Toutefois, maintenir une perte de poids durable est le principal défi de la prise en charge de l’obésité. Comme toutes les maladies chroniques complexes, l’obésité dépend de facteurs variant d’une personne à l’autre et sa prise en charge nécessite une approche personnalisée et multidisciplinaire à long terme, qui tient compte des objectifs de traitement de chaque individu, ainsi que des avantages et des risques des différentes thérapies.
Les interventions portant sur le mode de vie (comportement alimentaire, sédentarité et activité physique, sommeil, difficultés psychologiques…) constituent le premier pilier de cette prise en charge, mais elles sont rarement suffisantes pour obtenir une perte de poids significative et la maintenir à long terme. En fonction des situations individuelles, la prise en charge peut donc être combinée à d’autres stratégies incluant la prise de médicaments anti-obésité et/ou la chirurgie bariatrique.
L’approche médicamenteuse
La plupart des médicaments « historiques » anti-obésité disponibles ont une action sur des neurotransmetteurs (comme la sérotonine) qui agissent sur la régulation de l’appétit et les circuits de la récompense, afin de réduire la faim, de promouvoir la sensation de satiété et de diminuer la sensation de récompense associée à l’alimentation.
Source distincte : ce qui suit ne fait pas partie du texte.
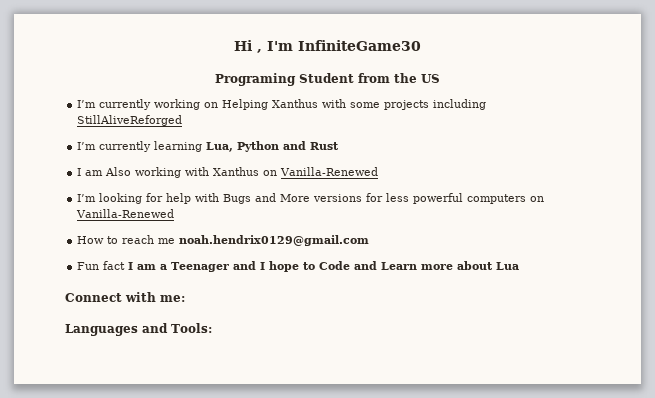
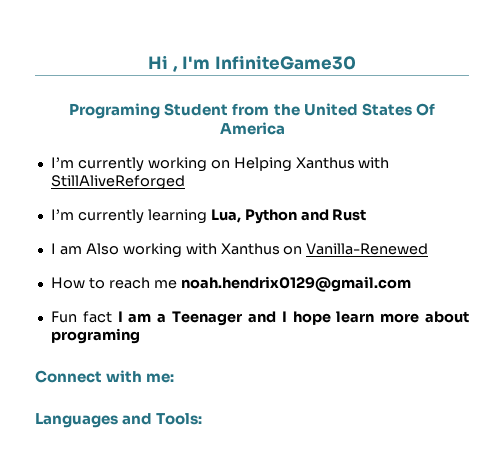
[421,74,440,83] US -> [303,103,435,116] [219,122,285,135] United States Of America
[350,99,487,110] some projects including -> (390, 163) none
[77,193,545,204] [76,209,175,218] // I’m looking for help with Bugs and More versions for less powerful computers on Vanilla-Renewed -> (429, 249) none
[303,261,418,270] to Code and Learn -> [336,311,375,323] learn
[496,262,520,270] Lua -> [50,328,140,344] programing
Beaucoup de ces traitements ont dû être retirés du fait d’effets secondaires, laissant les patients et leurs médecins sans outils pharmacologiques.
Cependant, au cours des cinq dernières années, des progrès thérapeutiques importants ont permis de développer une nouvelle génération de médicaments de lutte contre l’obésité. Ces nouveaux traitements similaires aux hormones intestinales appelées « incrétines », utilisées aussi en combinaison avec d’autres molécules (GLP1, GIP…), sont très efficaces. En effet, ils sont associés à des pertes de poids de plus de 10 % du poids total chez plus de deux tiers des participants aux essais cliniques. Connus pour leurs actions initiales sur le pancréas en favorisant la sécrétion d’insuline, ils agissent également sur les mécanismes de satiété dans le système nerveux central. Des données à long terme sur la sécurité, l’efficacité et les résultats cardiovasculaires sont attendues afin d’aller vers une mise sur le marché de ces traitements.
Ces progrès concernent aussi un nouveau traitement ciblé pour les obésités génétiques rares et très sévères qui débutent dans l’enfance. Ce traitement induit une perte de poids en agissant sur les troubles du comportement alimentaire graves dont souffrent ces patients et aboutit à une amélioration de leur qualité de vie et de celle de leur entourage.
Et la chirurgie ?
Des études à long terme ont montré que les interventions chirurgicales bariatriques entraînent généralement une perte de poids durable d’environ 25 % du poids total ainsi que des améliorations rapides et durables des complications de l’obésité et une réduction de la mortalité. Des techniques endoscopiques moins invasives sont aussi possibles dans certains cas. Cependant, l’approche chirurgicale, plus invasive que la prise de médicaments, n’a pas encore été comparée aux traitements anti-obésité de nouvelle génération.
« Des travaux supplémentaires sont nécessaires pour déterminer les stratégies de traitement optimales spécifiques aux patients, y compris des combinaisons d’interventions sur le mode de vie, de médicaments contre l’obésité et d’interventions chirurgicales endoscopiques et bariatriques, et pour garantir un accès équitable à des traitements efficaces dans ces pathologies complexes », conclut Karine Clément co-autrice de la revue de littérature publiée dans The Lancet.
[1]La méthode des quotas est une méthode d’échantillonnage qui consiste à s’assurer de la représentativité d’un échantillon en lui affectant une structure similaire à celle de la population générale.